Bad Neighbours (or simply Neighbors if you’re of an American persuasion) is the latest Seth Rogen vehicle that in some ways is a spiritual sequel to Knocked Up in the sense that it sees his character coming to terms with the reality he is no longer young enough or irresponsible enough to be invited to the wildest parties.
In the film his character, Mac has a wife, Kelly (Rose Byrne), and a baby daughter Stella. The start of the film sees them having to cope with the realities of being young parents, such as not being able to drop everything to go out with their friends. However, these issues are brought all the more to the fore when a fraternity house moves in next door. Led by Teddy (Zac Effron) and Pete (Dave Franco), things quickly turn sour between the two households as the students want to party, and the family want a decent night’s sleep.
In comedy terms I felt the paths tread by Bad Neighbors have already been well worn by Rogen’s previous films.
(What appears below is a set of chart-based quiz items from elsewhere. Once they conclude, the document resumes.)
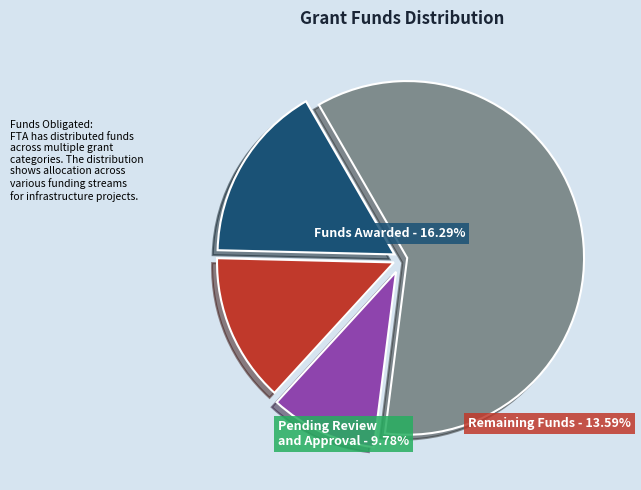

Is there a majority slice in this chart?

Yes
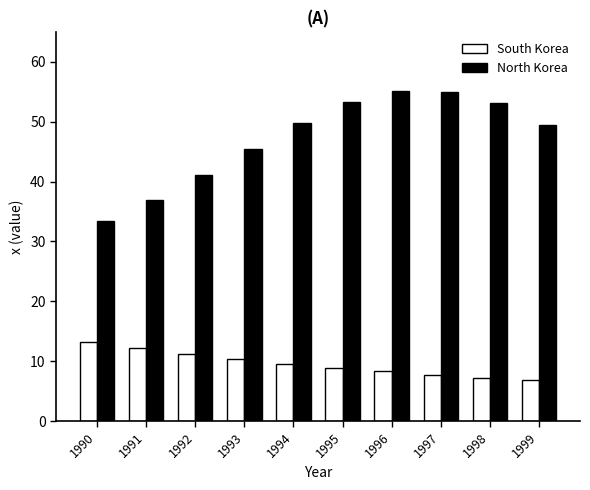

What is the smallest value displayed?

6.8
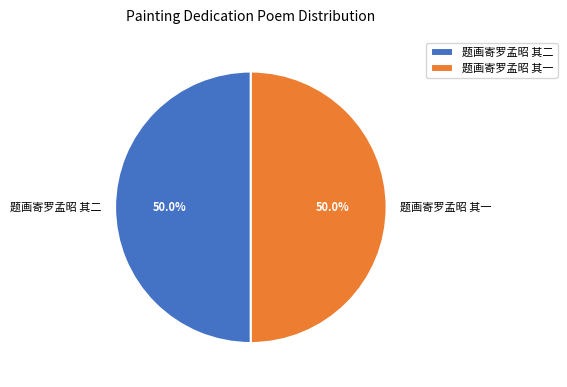

How much of the chart is everything except 题画寄罗孟昭 其一?

50.0%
For example, I had a little bet with myself as to how long it would be before Rogen smoked pot and then did something funny (it’s about three minutes if you’re interested), and as is to be expected there’s lots of jokes centred on stupid things people do while high, drunk, or tripping.
Where the film attempts to break new ground is in its portrayal of a young couple coming to terms with the stage they’ve reached in life. As with all of Rogen’s films there’s a soft centre hiding beneath the raucous outer shell. Therefore most of the film’s best moments centre on the joys Mac and Kelly get from Game of Thrones or having pizza in bed.
The characters in the film also manage to avoid the stereotypes they seem to be fitting into when we meet them. So, unlike in most of these comedies, Kelly is every bit as up for mischievous revenge as Mac. Likewise, frat boys Teddy and Pete are given depth as they come to terms with the reality of graduating university and having to think about what they actually want to do with their lives.
Bad Neighbours then is not a terrible film, but it isn’t a classic either. There are funnier, more original films, and although the characters do have depth, it’s the minimum I’d expect for a more serious film dealing with similar themes. A film that meets your expectations without surpassing them.